In what has been described as a precedent-setting case, Judge Gethin Edward of the Ontario Court of Justice ruled on Friday that aboriginal parents are well within their right to remove their child from hospital care and place it into an “alternative healing” outfit. In the case he was presiding over, the healing outfit is actually registered as a massage parlour in Florida. The “doctor” treating the child has no medical qualifications; his qualifications are from a mail-order degree-mill “university.”

The 11-year-old child suffers from childhood leukemia. Experts concur that chemotherapy offers a 95-per-cent likelihood of complete remission of the cancer. It is the gold standard of care under such circumstances. The family in question has decided instead to transfer the child to said alternative healing outfit. The Hamilton-based Children’s Aid Society decided not to intervene, because the parents were providing “care” to their child. Apparently to the Children’s Aid Society it didn’t matter at all what the evidence of success for the parental ’care’ was. It turns out that it is nonexistent. According to medical specialists, another aboriginal child also treated in said alternative-healing facility has since experienced a serious deterioration in her health because leukemia has returned with a vengeance. The family paid close to $20,000 for the non-treatment of their child by the Florida-based operator of said massage parlour.

It goes without saying that cases such as these are tragic. They point to a likely breakdown in communications between the health-care professionals and the families.

Judge Edward reportedly accepted much of the argument driving the family’s decision. He claimed that scientific evidence is apparently “completely foreign” to aboriginal people. He seems oblivious to this claim’s insult to the majority of aboriginal people who don’t take their children from hospital beds to Florida-based massage parlours. Or to aboriginal people working in universities and schools as science teachers. Judge Edward also harped on for quite some time about traditional methods of healing, conveniently ignoring that the Florida-based massage parlour isn’t a traditional aboriginal medicine outfit – it’s run by a white man who visited aboriginal communities, peddling his thoroughly Western wares to the gullible.

Here is a quote that is indicative of the judge’s thinking: “Maybe First Nations culture doesn’t require every child to be treated with chemotherapy and to survive for that culture to have value.” Apparently this is also what’s of greater importance to aboriginal leaders in this case. Six Nations Chief Ava Hill and New Credit First Nations Chief Bryan Laforme have been quoted as saying: “This is monumental, it reaffirms our right to be Indian and to practise our medicines in the traditional way.” The child in question clearly has been reduced to being a pawn in a greater political struggle.

To Judge Edward and Chiefs Hill and Laforme, child welfare is not what’s primarily at stake, but the survival of aboriginal society. A nice sentiment so long as you aren’t a vulnerable child desperately needing proven medical care. Surely, the ethically relevant question here is this: Should we, as a society, override parental care decisions for their children in cases where there is overwhelming evidence that they are harming their children irreversibly, or, as in our case, where the children would face high risk of death? Aboriginal communities need to ask themselves this very same question. It may well be that treaty rights entitle aboriginal parents to remove their children from hospitals and deliver them into the hands of quacks, but achieving this truly is a Pyrrhic victory.

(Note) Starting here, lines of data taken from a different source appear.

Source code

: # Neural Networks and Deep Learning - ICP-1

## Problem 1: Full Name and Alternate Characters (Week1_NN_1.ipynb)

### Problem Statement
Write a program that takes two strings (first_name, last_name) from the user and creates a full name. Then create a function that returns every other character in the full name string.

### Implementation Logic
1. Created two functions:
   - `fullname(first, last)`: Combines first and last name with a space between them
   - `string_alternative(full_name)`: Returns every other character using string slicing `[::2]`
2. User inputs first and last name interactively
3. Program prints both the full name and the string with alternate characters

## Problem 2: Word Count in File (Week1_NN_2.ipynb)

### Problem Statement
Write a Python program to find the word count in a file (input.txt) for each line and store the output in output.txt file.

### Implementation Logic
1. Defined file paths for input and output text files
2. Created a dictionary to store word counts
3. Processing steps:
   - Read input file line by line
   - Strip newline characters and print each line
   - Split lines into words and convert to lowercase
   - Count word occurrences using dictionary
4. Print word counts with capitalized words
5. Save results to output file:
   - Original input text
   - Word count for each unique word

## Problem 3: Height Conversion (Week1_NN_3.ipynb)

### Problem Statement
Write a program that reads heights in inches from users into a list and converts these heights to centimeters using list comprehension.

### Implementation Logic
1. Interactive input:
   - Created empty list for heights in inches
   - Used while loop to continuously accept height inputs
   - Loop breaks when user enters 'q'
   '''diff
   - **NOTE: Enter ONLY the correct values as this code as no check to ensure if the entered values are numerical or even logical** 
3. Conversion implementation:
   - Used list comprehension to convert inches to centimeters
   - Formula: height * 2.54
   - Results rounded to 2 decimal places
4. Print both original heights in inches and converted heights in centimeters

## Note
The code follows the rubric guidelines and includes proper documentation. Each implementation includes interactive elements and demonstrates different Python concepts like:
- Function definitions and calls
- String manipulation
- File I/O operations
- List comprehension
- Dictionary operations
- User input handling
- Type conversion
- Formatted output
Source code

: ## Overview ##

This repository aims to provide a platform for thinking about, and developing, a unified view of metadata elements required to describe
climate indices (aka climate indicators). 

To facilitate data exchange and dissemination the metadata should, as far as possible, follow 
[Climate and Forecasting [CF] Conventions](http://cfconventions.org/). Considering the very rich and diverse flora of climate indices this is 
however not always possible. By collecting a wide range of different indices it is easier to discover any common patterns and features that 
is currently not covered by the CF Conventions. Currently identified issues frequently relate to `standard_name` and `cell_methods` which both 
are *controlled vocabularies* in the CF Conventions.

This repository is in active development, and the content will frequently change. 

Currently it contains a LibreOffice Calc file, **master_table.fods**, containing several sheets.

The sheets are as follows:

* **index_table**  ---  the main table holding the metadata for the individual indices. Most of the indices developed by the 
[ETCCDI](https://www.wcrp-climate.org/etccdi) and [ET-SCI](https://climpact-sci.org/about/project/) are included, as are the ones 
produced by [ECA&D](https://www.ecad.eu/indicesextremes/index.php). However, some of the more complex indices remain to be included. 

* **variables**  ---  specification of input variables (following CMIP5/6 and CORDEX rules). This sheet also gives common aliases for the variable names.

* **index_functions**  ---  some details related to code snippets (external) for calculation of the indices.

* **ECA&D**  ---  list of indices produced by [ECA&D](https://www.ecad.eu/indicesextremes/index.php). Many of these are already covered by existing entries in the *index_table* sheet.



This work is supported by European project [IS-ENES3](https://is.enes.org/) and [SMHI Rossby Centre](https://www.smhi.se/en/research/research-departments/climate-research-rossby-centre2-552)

Surely the children’s (objective) best (survival) interests trump parental best intentions, parental ignorance, parental fanaticism, parental scepticism with regard to mainstream medicine, etc. Hospitals routinely override parental decisions by Jehovah’s Witnesses who refuse life-preserving blood transfusions for their children. And they are right to do so.

There is no parental right to harm your children. Since when has the life of a child become so cheap that we leave it to misguided parents who wish to do as they see fit, evidence be damned?